- _SET TASK A_
Name every field in the CDX field reference table of the archive.org API notes.
- _SET TASK B_
Resume the archive.org API notes below, picking up after their final sentence.

- _SOURCE EXCERPT_
-- begin --

Search items (books, audio, video, software)

python

import json

# advancedsearch.php is the correct API — /search returns HTML
r = http_get(
    "https://archive.org/advancedsearch.php"
    "?q=artificial+intelligence+AND+mediatype:texts"
    "&fl[]=identifier&fl[]=title&fl[]=creator&fl[]=date&fl[]=downloads"
    "&rows=5&sort[]=downloads+desc&output=json",
    timeout=30.0
)
data = json.loads(r)
# data['responseHeader']['status'] = 0 (success)
# data['responseHeader']['QTime'] = query time ms
# data['response']['numFound'] = 25911 (total matches)
# data['response']['start'] = 0 (offset)
# data['response']['docs'] = list of item dicts

resp = data['response']
print(f"Total: {resp['numFound']}, showing: {len(resp['docs'])}")
for doc in resp['docs']:
    print(f"  {doc['identifier']}  {doc.get('title', '')[:50]}")
    # doc fields are only present if they have values — always use .get()

Pagination: use start= offset (not page=). Max rows= is not documented but 100 works reliably.

Search with all supported parameters

python

import json

r = http_get(
    "https://archive.org/advancedsearch.php"
    "?q=machine+learning+AND+mediatype:texts"  # Lucene query syntax
    "&fl[]=identifier&fl[]=title&fl[]=date&fl[]=year"
    "&fl[]=creator&fl[]=subject&fl[]=description&fl[]=downloads"
    "&rows=3"
    "&start=0"               # pagination offset
    "&sort[]=date+desc"      # sort field + direction
    "&output=json",
    timeout=30.0
)
data = json.loads(r)
# Confirmed fields in fl[]:
# identifier, title, date, year, creator, subject, description,
# downloads, mediatype, collection, language, avg_rating, num_reviews

# mediatype values: texts, audio, movies, software, image, etree, data, collection, account
# Sort fields: date, downloads, avg_rating, num_reviews, publicdate, addeddate

API reference

Endpoint	What it returns	Auth
`web.archive.org/cdx/search/cdx?url=...&output=json`	Snapshot index: all captures of a URL	None
`archive.org/wayback/available?url=...`	Nearest snapshot (DEGRADED — see gotchas)	None
`archive.org/metadata/{identifier}`	Item metadata + files list	None
`archive.org/advancedsearch.php?q=...&output=json`	Full-text + metadata search	None
`archive.org/download/{identifier}/{filename}`	Direct file download	None
`web.archive.org/web/{timestamp}/{url}`	Archived page HTML	None

CDX field reference

The CDX API returns a JSON array of arrays. The first row is always the header when output=json.

Field	Description	Example
`urlkey`	SURT-format URL (reversed domain, path in parens)	`org,iana)/`
`timestamp`	Capture time, 14-digit `YYYYMMDDHHMMSS`	`19971210061738`
`original`	Original crawled URL (exact, including port)	`http://www.iana.org:80/`
`mimetype`	Content-Type of the archived response	`text/html`
`statuscode`	HTTP status at crawl time	`200`
`digest`	SHA-1 of response body, base32-encoded	`I4YBMQ6PHPWE2TD6TIXNWHZB6MXRNTSR`
`length`	Content length in bytes (as string)	`1418`

Default fl= when omitted: urlkey,timestamp,original,mimetype,statuscode,digest,length (all 7 fields in that order).

-- end --

- _DATA EXTRACT_
-- begin --

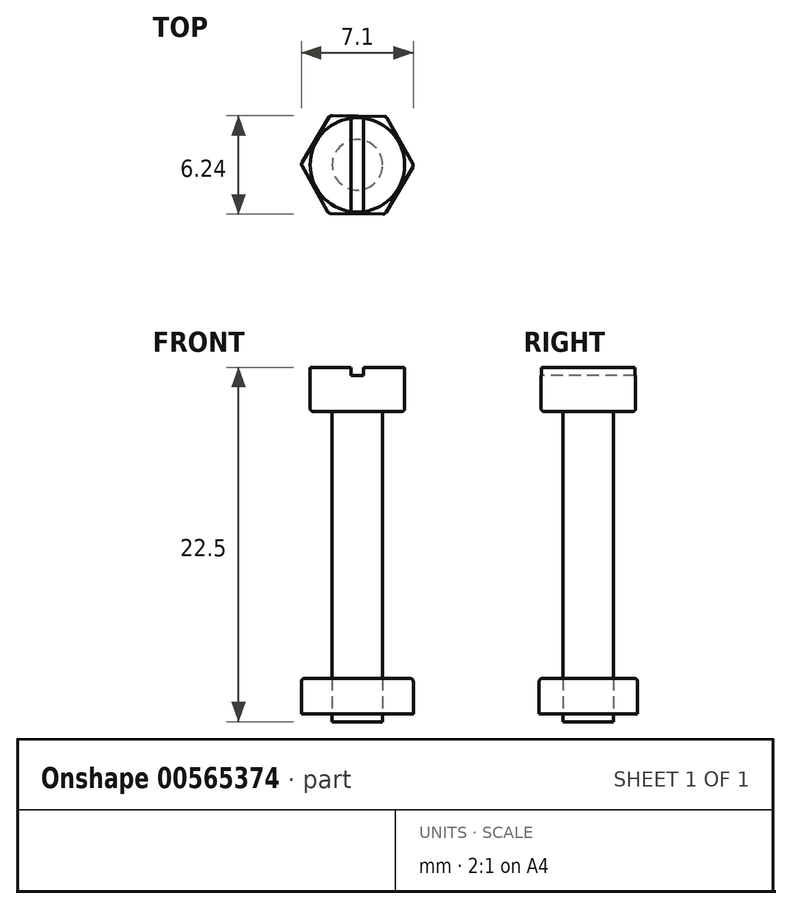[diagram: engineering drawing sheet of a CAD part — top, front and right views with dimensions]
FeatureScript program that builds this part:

-- end --

- _RIGHT ANSWER A_
urlkey, timestamp, original, mimetype, statuscode, digest, length

- _RIGHT ANSWER B_
Rate limits

No auth, no API key. In practice:

CDX API: intermittently slow — individual queries time out at 20s and succeed at 40–60s. Always use timeout=40.0 minimum. 3 rapid sequential CDX calls in ~10s completed; 10 rapid calls produced 3 timeouts.
Metadata API: Fast and reliable — 5 sequential calls completed in 3.0s with no errors.
Search API: Fast — typically responds in 30–65ms (QTime in response header).
No documented per-second or per-day limits. Archive.org's policy is to be respectful: add time.sleep(1) between CDX calls in loops.

Gotchas

CDX times out — always set timeout=40.0 or higher. The default 20s is often too short for CDX. Metadata and search APIs are fine at 20–30s. CDX slowness is backend-side and unpredictable; add retry logic for production use.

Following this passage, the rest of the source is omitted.